Weather might be the story leading up this Super Bowl, but that won’t mean anything come game day. The ESPN personalities who are outside freezing this week — not sure why ESPN couldn’t have found somewhere for these guys to work indoors — will likely be doing their shows knee deep in snow three years from now. Regardless of the weather, fans in Arlington will enjoy the country’s biggest sporting event in the temperature controlled oasis that is Cowboys Stadium. Fans attending Super Bowl XLVIII, or Super Bowl XLVII depending on what happens with the CBA, won’t be so lucky.
Aaron Rodgers’ celebration where he mimics wrapping a “championship belt” around his waist has received a lot of attention recently. ESPN recently did an entire segment about how the celebration started and progressed. Rodgers says in the piece that it actually started when he was behind Brett Favre on the Packers’ depth chart as a way of making practice a little more interesting.

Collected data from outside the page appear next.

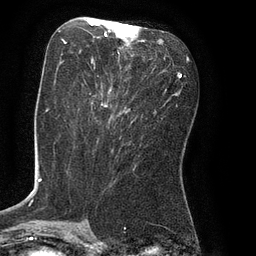
Breast MRI (dynamic contrast-enhanced), one axial slice. Position 36 of 80 along the scan axis. Cropped to one breast. Dynamic contrast-enhanced series, time point 2 of 8 at this slice position (early post-contrast). 3 T. TE 2.1 ms, TR 4.4 ms. 2 mm slice thickness. 256 × 256 image matrix, field of view 180 × 180 mm. Female patient.
Structures marked on this image (semi-automatically segmented with operator editing):
- enhancing-tissue mask used for the functional tumour volume (all voxels passing the contrast-enhancement thresholds inside the analysis volume; usually the tumour): bounding box [x1, y1, x2, y2] px = [61, 23, 153, 107]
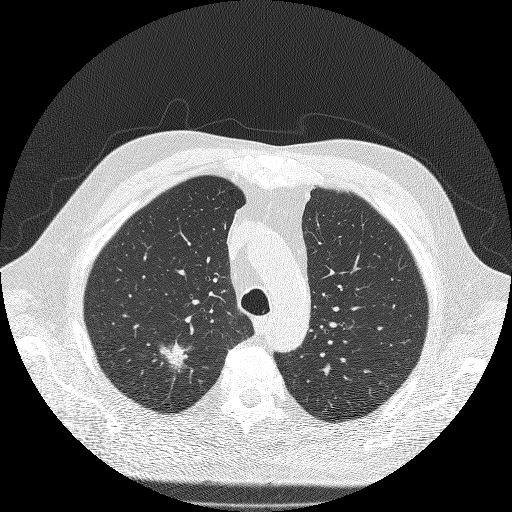
Low-dose screening chest CT, one axial slice; position 146 of 180 along the scan axis; reconstruction kernel FC51; 120 kVp; lung window (W 1500 / L -600 HU); 2 mm slice thickness; 512 × 512 image matrix, field of view 385 × 385 mm.
Annotated regions visible in this slice (expert manual segmentation):
- lesion 1 (tumor, upper lobe of right lung): bounding box <160,341,188,369> (left, top, right, bottom; pixels)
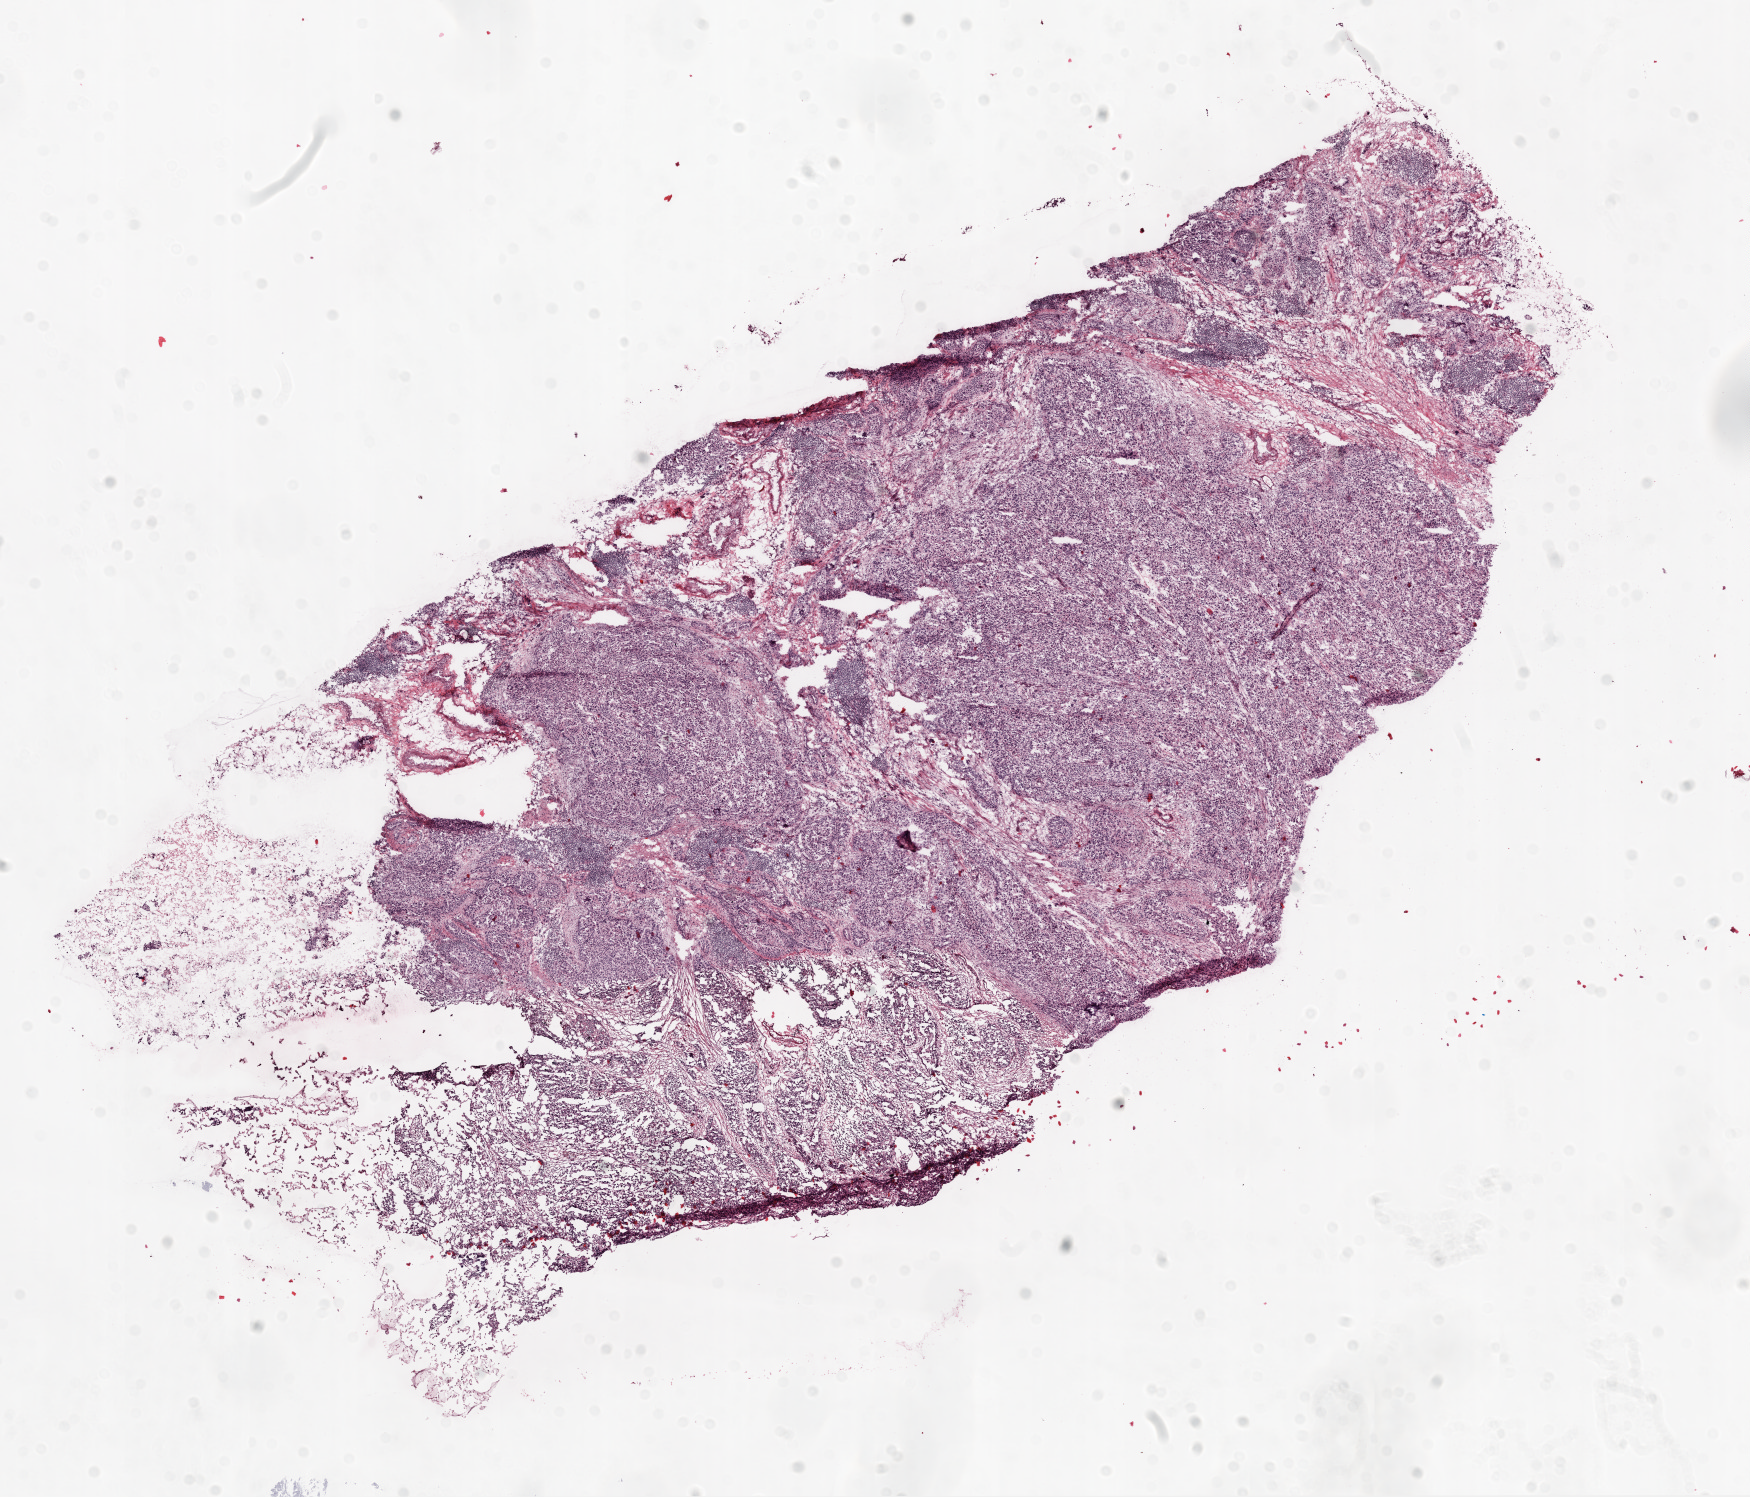
Whole-slide histology image, H&E, whole scanned area (about 14.0 x 12.0 mm) shown as a low-resolution overview, frozen section from the top of the tissue portion, primary tumour sample from the ovary. Patient: female, age at initial diagnosis 61 years. Histologic grade: G3 (poorly differentiated). Slide review estimates, as recorded: tumour cells 90%, tumour nuclei 95%, normal cells 0%, stromal cells 10%, necrosis 0%.
Laterality: bilateral. Diagnosis: Serous cystadenocarcinoma, NOS. FIGO stage: IIIC.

Nowhere in the piece does anyone mention that former Eagles receiver Freddie Mitchell did the same celebration while Rodgers was still at Cal.
Remember this from Mitchell?
The play of course is the famous — or infamous depending which side you’re on — 4th and 26 conversion which led to a game-tying field goal and ultimately, an Eagles victory after a (surprise) Favre interception. The irony here is that Rodgers adopted the move from the guy responsible for one of the most heart-breaking plays in Packers history. Rodgers’ career surpassed that of Mitchell even before this run to the Super Bowl, but Mitchell at least deserves a little love for pioneering the move that Rodgers has made famous.